The organisation also reported today that claims against the life and pensions advice sector led to a compensation bill of just less than £84m.
This was up from £35m the previous year.
It came as the average pay-out against advisers who recommended high-risk investments to hold in self-invested-personal pensions, increased year-on-year from £29,500 to £38,600, officials said.
The FSCS annual report, which published the figures, stated that it had responded to the failure of three investment firms, which had been placed into the Special Administration Regime during the course of the year.
This included paying £28.8m in relation to claims against Alpari (UK) Limited, £1.2m in relation to claims against LQD Markets (UK) Limited and £3.1m in relation to claims against Hume Capital Securities PLC.
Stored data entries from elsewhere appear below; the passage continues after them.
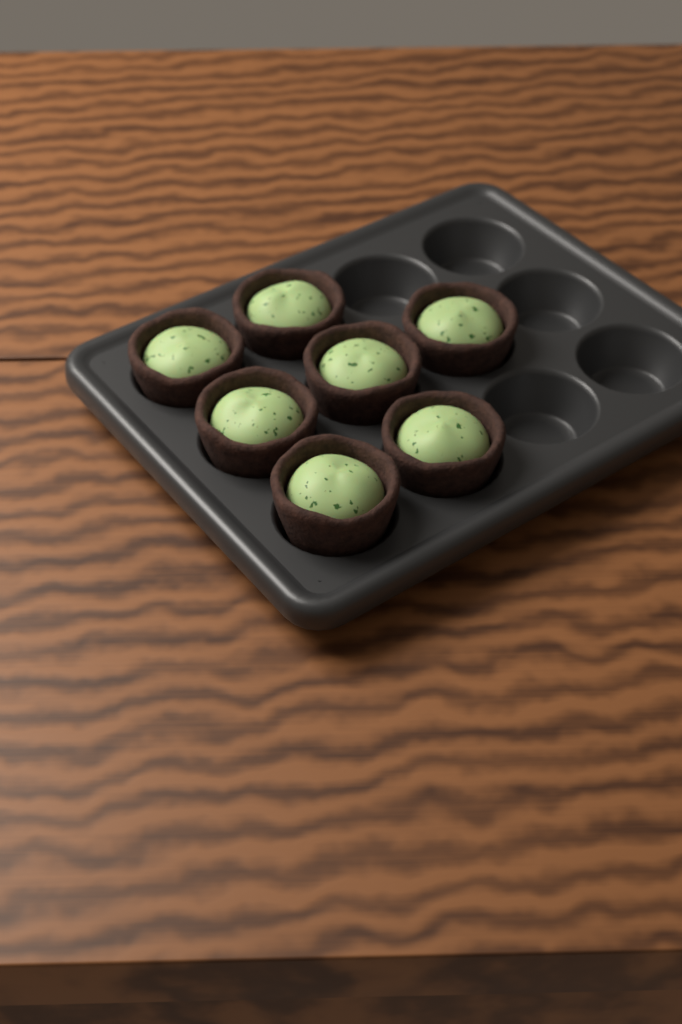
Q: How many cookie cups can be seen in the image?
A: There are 7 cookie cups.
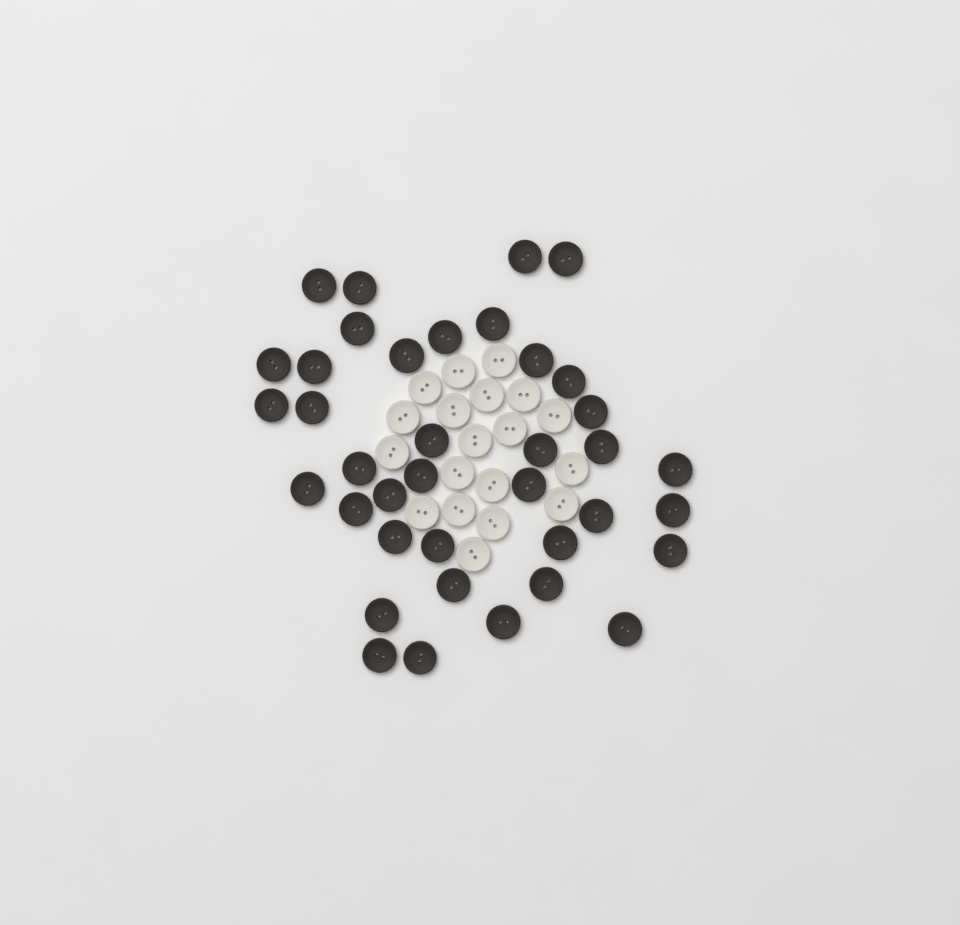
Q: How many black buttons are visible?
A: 38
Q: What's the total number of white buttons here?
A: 19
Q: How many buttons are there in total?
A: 57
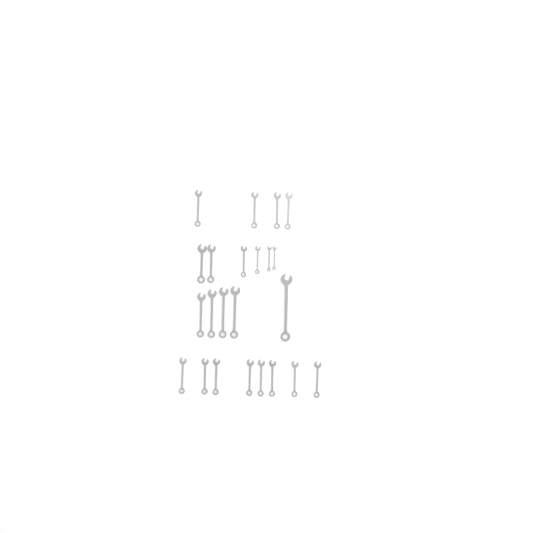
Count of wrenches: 23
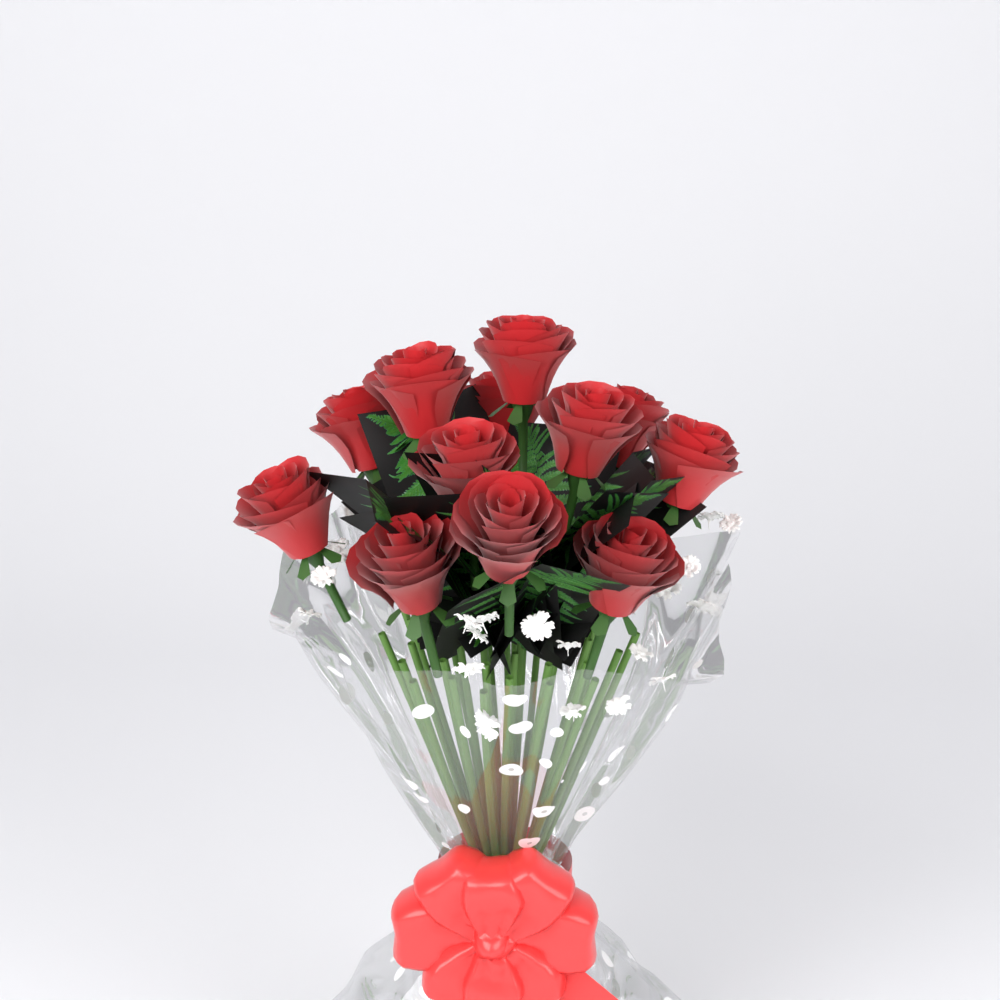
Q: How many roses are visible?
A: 12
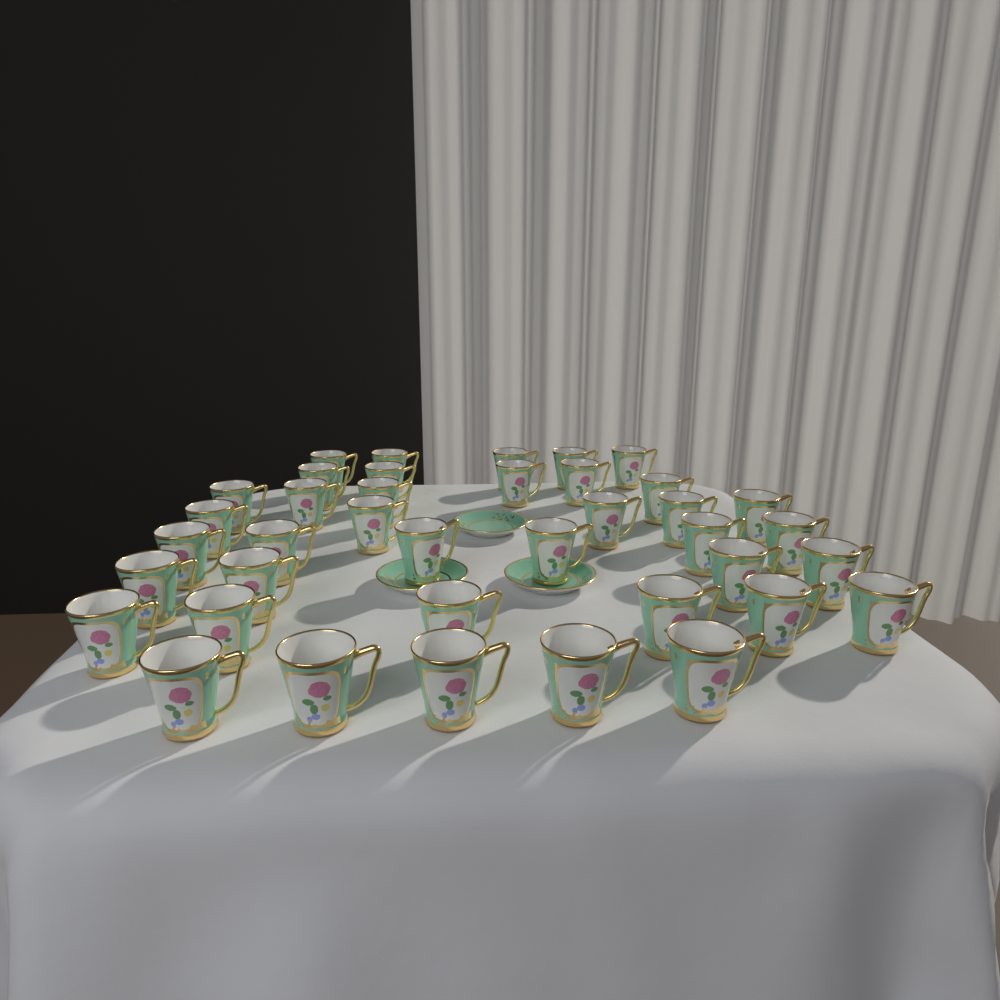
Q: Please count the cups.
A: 39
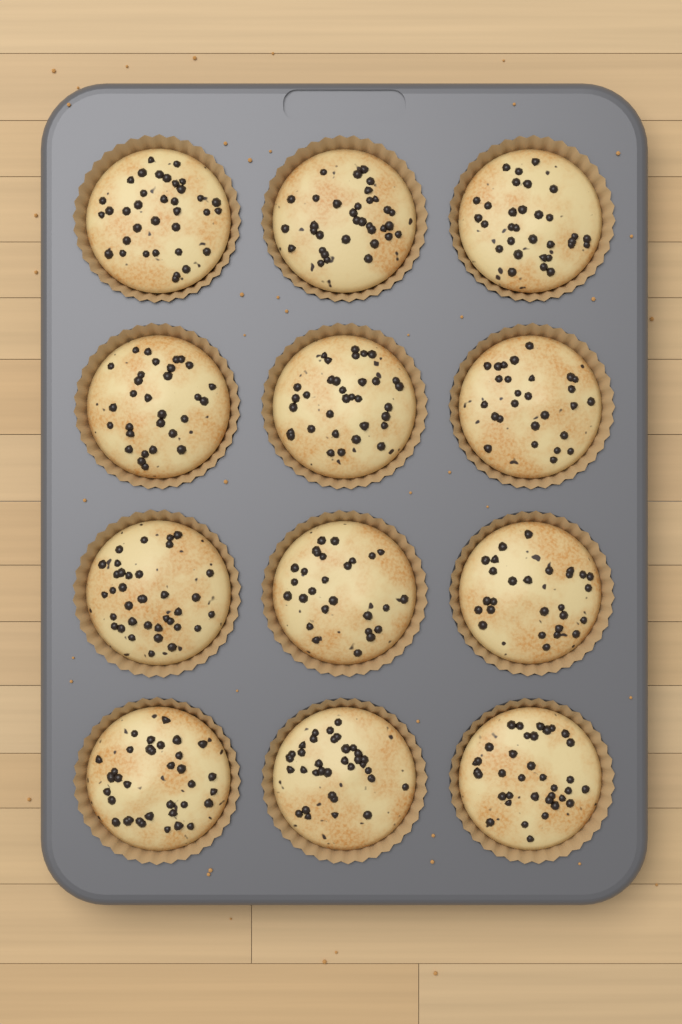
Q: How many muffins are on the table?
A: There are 12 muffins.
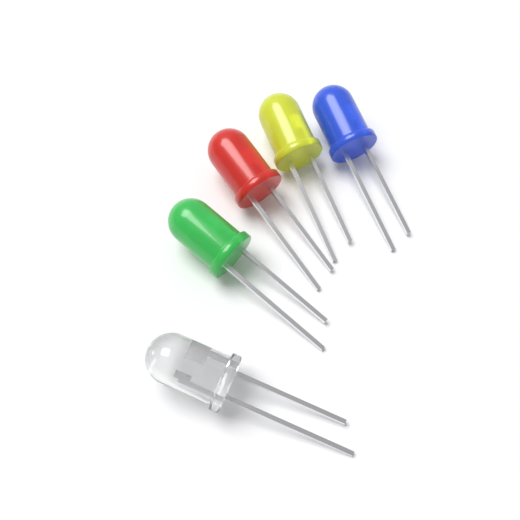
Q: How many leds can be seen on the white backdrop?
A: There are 5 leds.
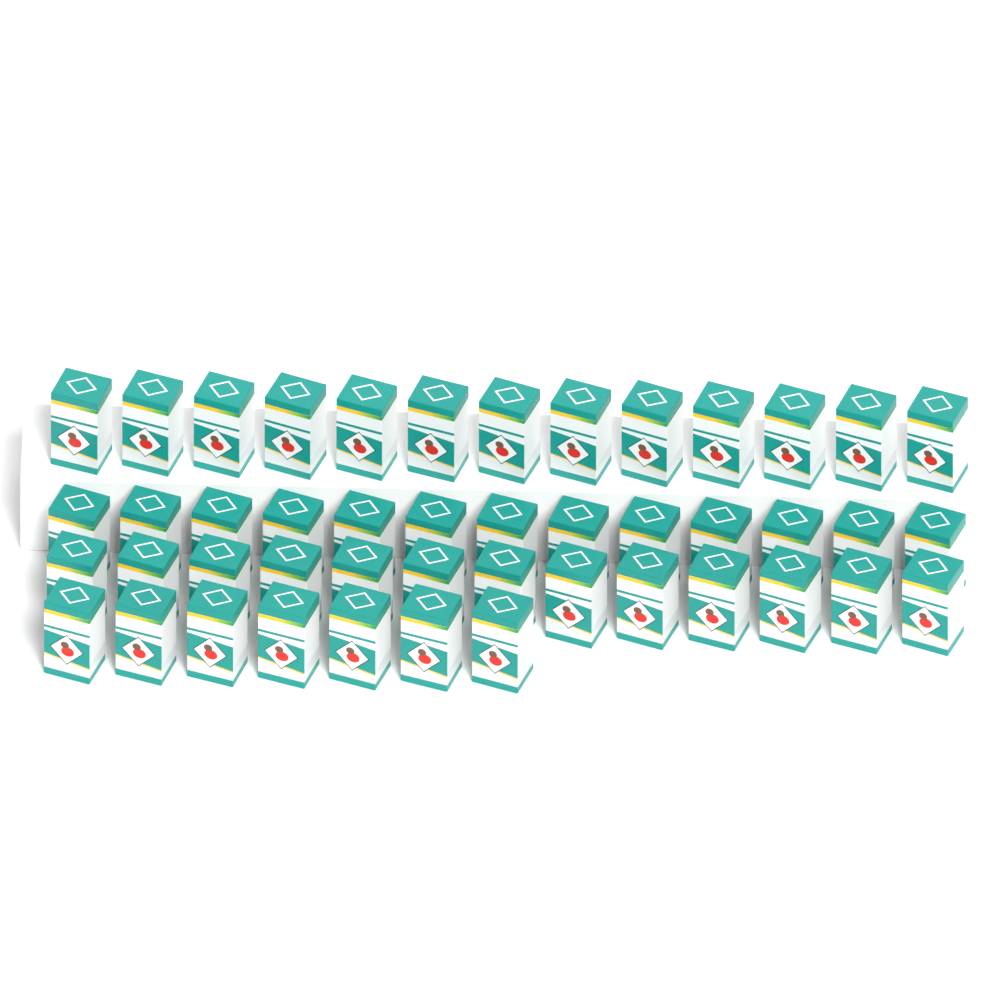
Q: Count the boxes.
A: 46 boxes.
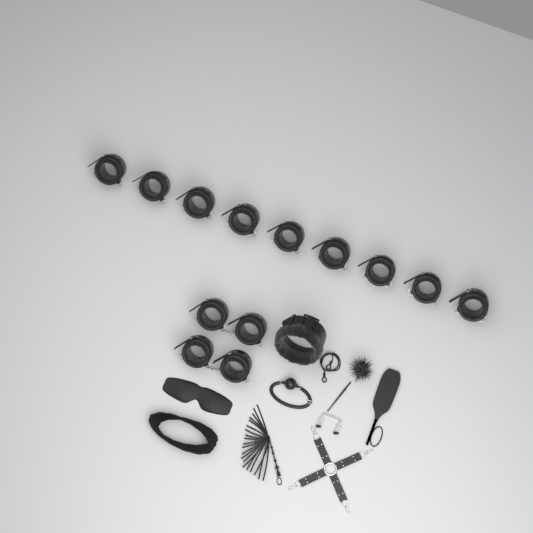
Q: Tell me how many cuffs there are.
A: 13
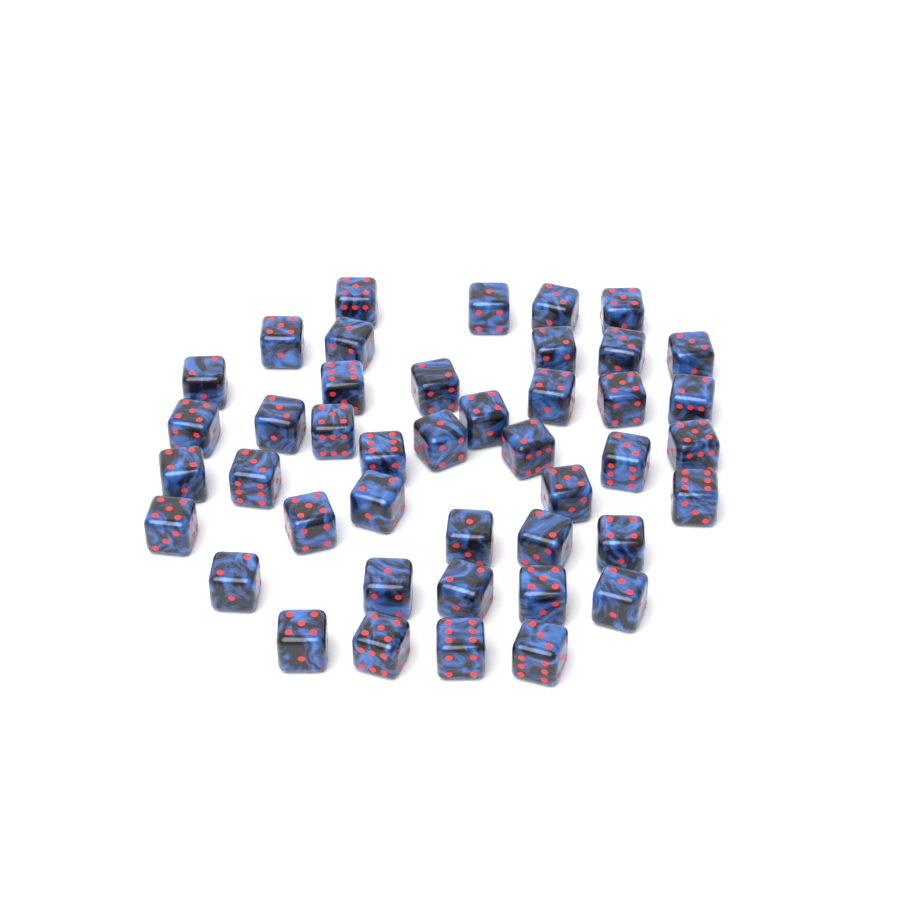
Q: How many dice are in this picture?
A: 43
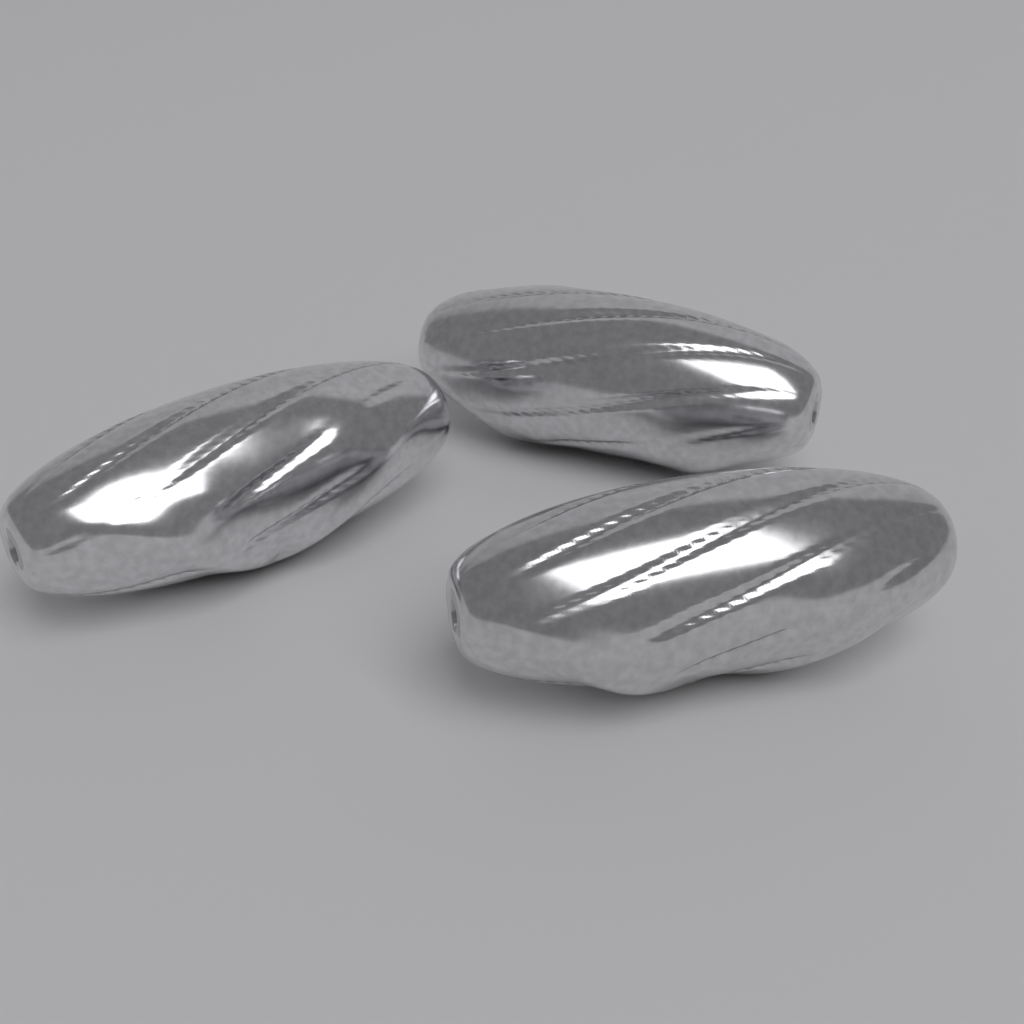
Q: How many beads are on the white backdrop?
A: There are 3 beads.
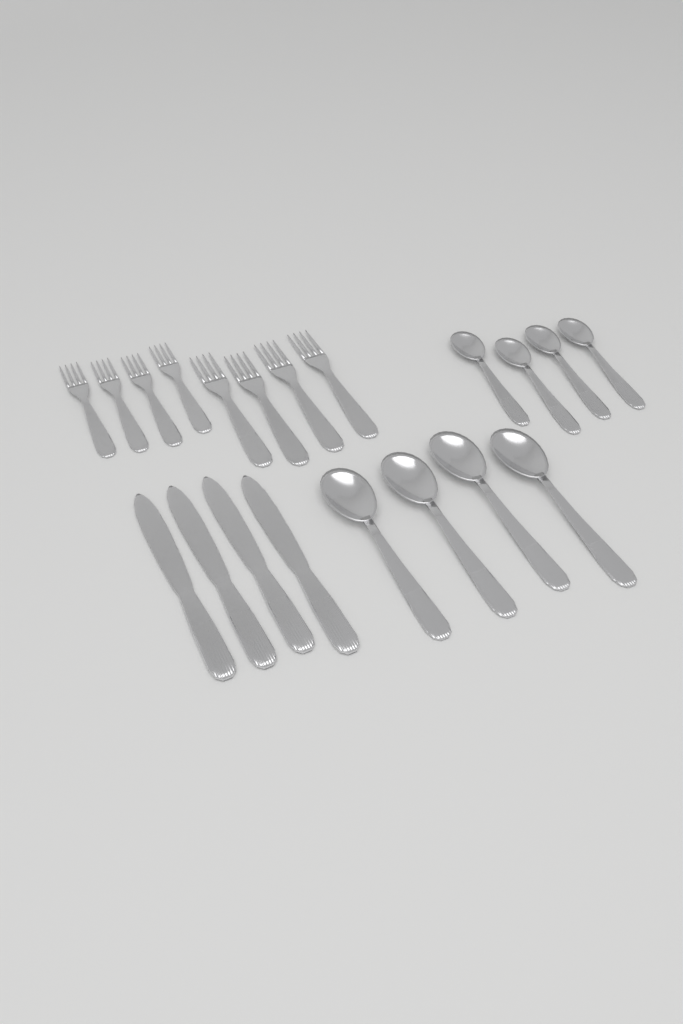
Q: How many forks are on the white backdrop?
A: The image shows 8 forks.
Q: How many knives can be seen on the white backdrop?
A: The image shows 4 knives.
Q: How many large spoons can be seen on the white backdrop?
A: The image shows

The report stated: “These defaults highlight the need for FSCS to respond to sudden and unexpected firm failures quickly, returning client funds to customers through a streamlined payments process.
“In addition to dealing with continuing high volumes of investment claims in relation to advice to invest in non-standard asset classes, including unregulated collective investment schemes, FSCS began to see increasing numbers of claims concerning advice to participate in tax avoidance schemes linked to film partnerships or environmental plans.
“Although a relatively modest category of claim – with around 250 claims seen to date – the claims do present complex legal issues relating to the liability of financial advisers and quantification of losses. Decisions issued in the year found claims ineligible for compensation, but further claims remain outstanding.”
Almost £88m was paid to customers of firms providing general insurance – such as motor and employers’ liability insurance
Levies paid by the financial services industry to FSCS in 2015/16 totalled £1.09bn, compared with £1.08bn the previous year. Both figures include the interest cost and capital repayment levy for the banking failures in 2008/09, £454m and £697m respectively.